Kitabın yazıldığı seneler ile sevgili hocamın yaşadığı seneleri kıyaslamak ya da değerlendirmek sanırım birkaç kitap daha olur ve bu beni aşar. Fakat havacılık penceresinden bakarsak, her şeyin manuel olduğu sadece frekanslarla iletişim kurulduğu bir dünyadan, uçağın her an her hareketini takip edebildiğimiz radarlara, bilgi akış sistemlerine geçtik. Müthiş bir hızla ilerleyen teknolojiyi izliyoruz. Havacılık teknolojisi akıl almaz bir hızla gelişirken az sayıdaki hava trafik kontrolörlerinin sayısı da iki bini buldu.
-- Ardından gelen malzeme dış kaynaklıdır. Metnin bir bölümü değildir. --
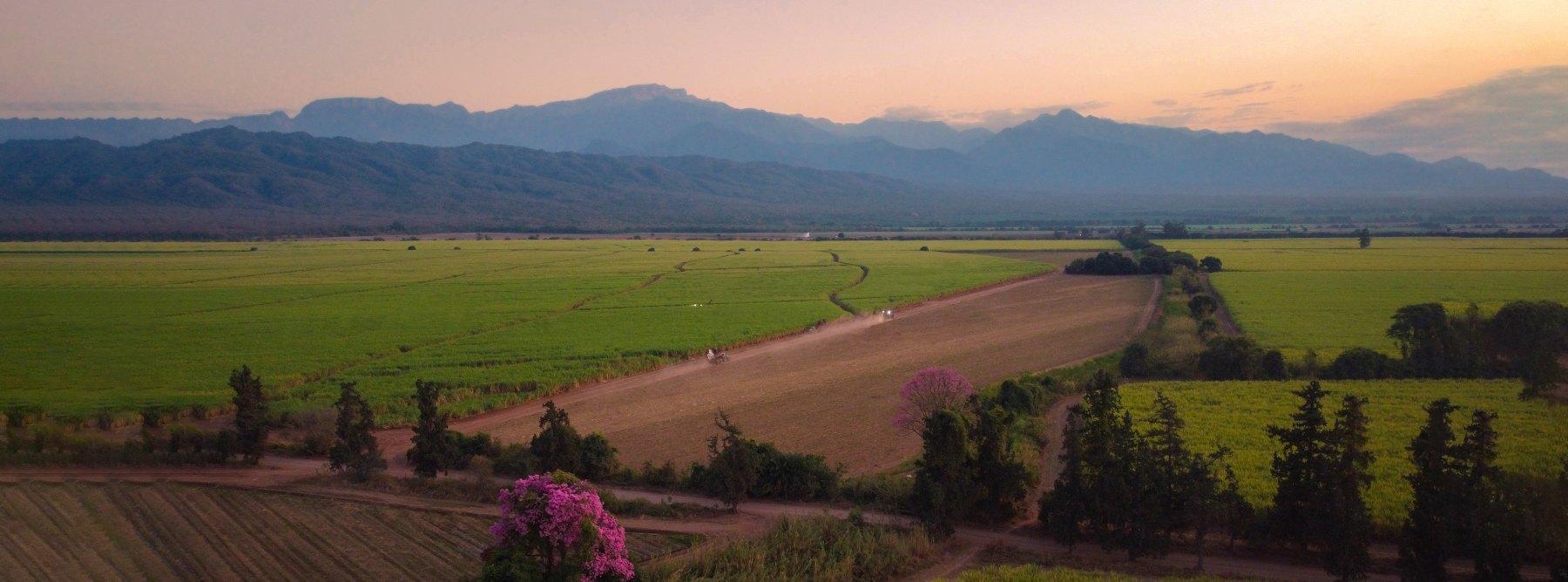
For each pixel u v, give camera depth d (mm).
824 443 44188
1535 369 53969
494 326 81750
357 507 33219
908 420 43031
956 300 104938
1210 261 132375
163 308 95500
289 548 29141
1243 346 59188
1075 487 30203
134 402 52156
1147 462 29703
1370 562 27547
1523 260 139250
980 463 32781
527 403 53844
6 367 63344
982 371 62312
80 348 71062
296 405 51625
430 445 37406
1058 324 84688
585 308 95375
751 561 27141
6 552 28328
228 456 40000
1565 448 39781
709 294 107312
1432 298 96375
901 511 33688
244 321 85438
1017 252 176375
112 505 32906
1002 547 30672
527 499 21797
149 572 27016
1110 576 27453
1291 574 28109
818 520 31094
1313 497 27781
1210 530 31906
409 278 127188
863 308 95875
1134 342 63656
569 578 21516
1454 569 27922
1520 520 26281
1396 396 51625
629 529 31578
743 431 46438
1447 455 27484
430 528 31109
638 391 56781
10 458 37344
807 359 67750
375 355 67875
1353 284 110812
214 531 30516
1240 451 40500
Eskiden neredeyse her hava meydanındaki çalışanları tanıyorken şimdi aynı meydanda farklı ekiplere mensup arkadaşlarımızı tanımıyoruz. Geriye kazayı minimuma indiren yüksek teknolojiler, ama dostluğu ve vefayı ikinci plana atan ve mesleğe duygudan arınmış bakan meslektaşlar kalmış.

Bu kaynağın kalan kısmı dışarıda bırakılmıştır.